**DIRECTIONS**
Once you find the line containing "Outlined on this", please retype it and every line after it to the end of the entries, exactly and with nothing added.

AVAILABLE RECORDS START

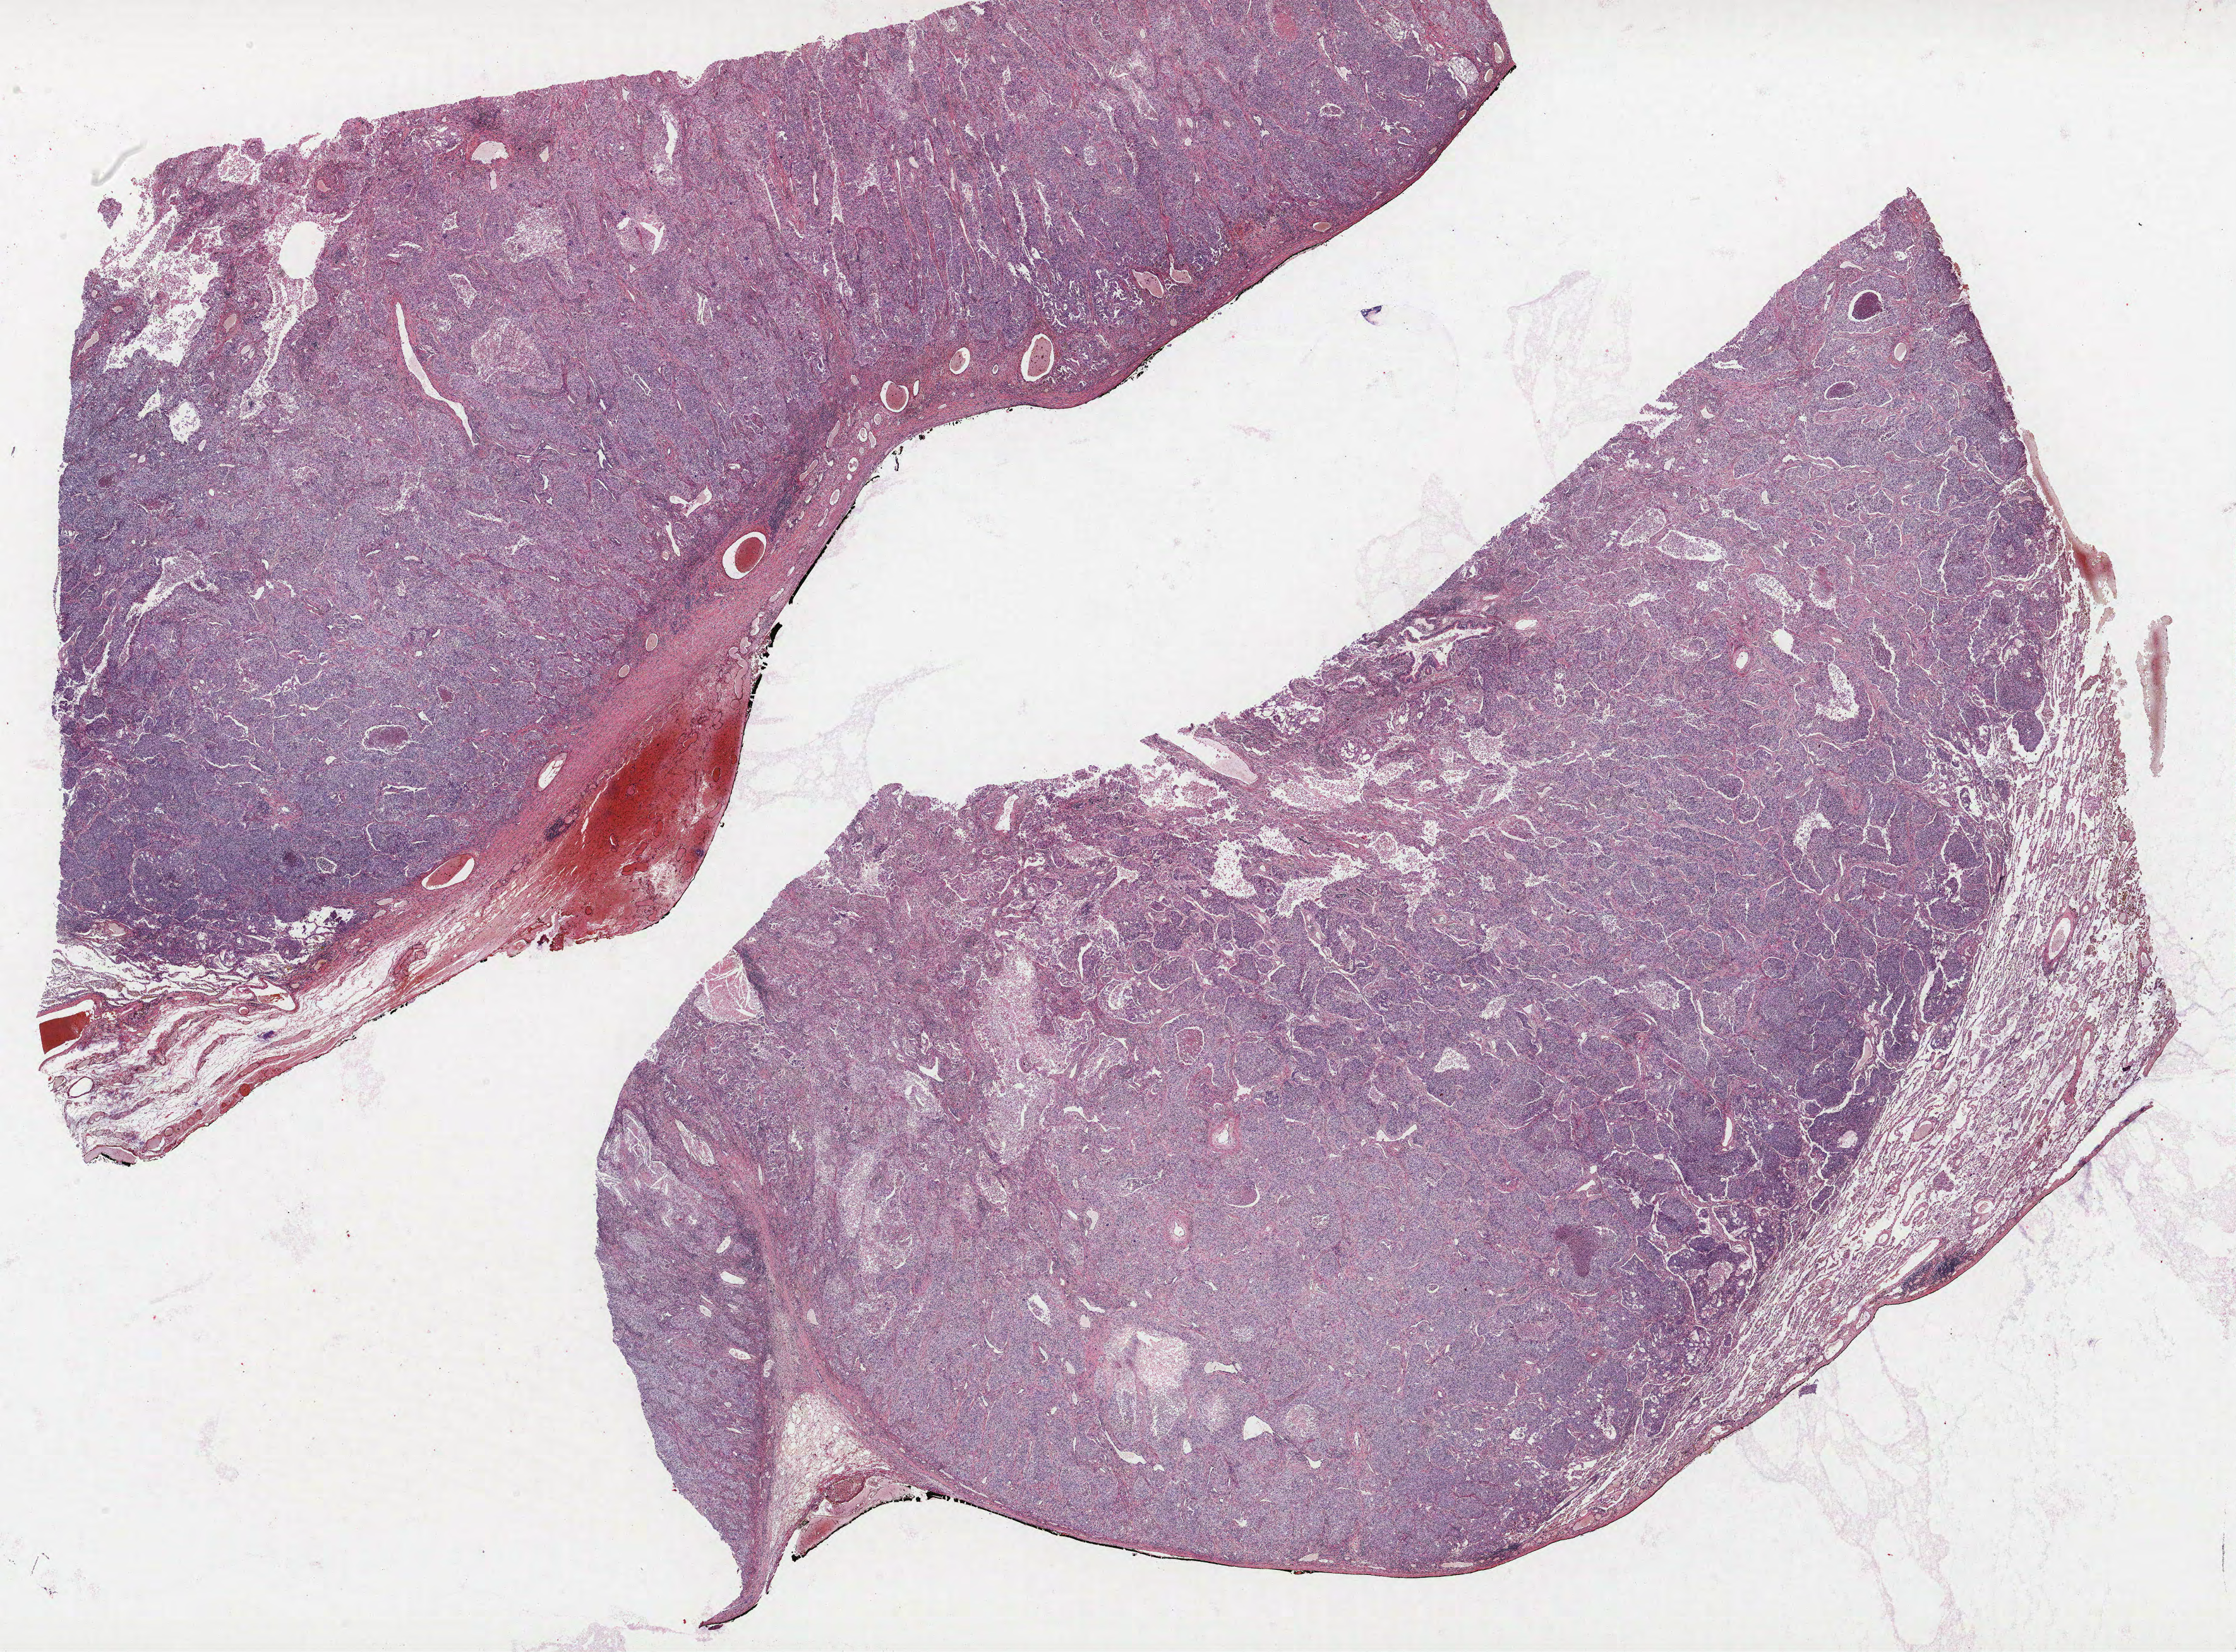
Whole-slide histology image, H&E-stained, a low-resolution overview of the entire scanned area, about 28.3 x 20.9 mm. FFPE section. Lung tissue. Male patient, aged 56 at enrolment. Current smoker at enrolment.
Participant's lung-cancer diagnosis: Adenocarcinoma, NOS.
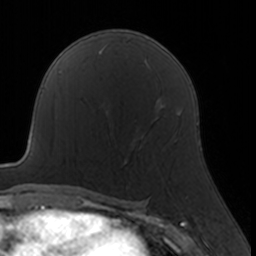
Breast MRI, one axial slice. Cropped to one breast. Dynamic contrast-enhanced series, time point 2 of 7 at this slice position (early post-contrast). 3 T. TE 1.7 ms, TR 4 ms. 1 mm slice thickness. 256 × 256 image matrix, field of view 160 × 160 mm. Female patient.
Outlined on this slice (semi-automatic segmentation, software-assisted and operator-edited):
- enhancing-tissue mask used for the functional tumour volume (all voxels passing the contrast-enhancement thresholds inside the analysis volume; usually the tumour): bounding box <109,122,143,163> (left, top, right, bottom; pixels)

AVAILABLE RECORDS END

**EXERCISE SOLUTION**
Outlined on this slice (semi-automatic segmentation, software-assisted and operator-edited):
- enhancing-tissue mask used for the functional tumour volume (all voxels passing the contrast-enhancement thresholds inside the analysis volume; usually the tumour): bounding box <109,122,143,163> (left, top, right, bottom; pixels)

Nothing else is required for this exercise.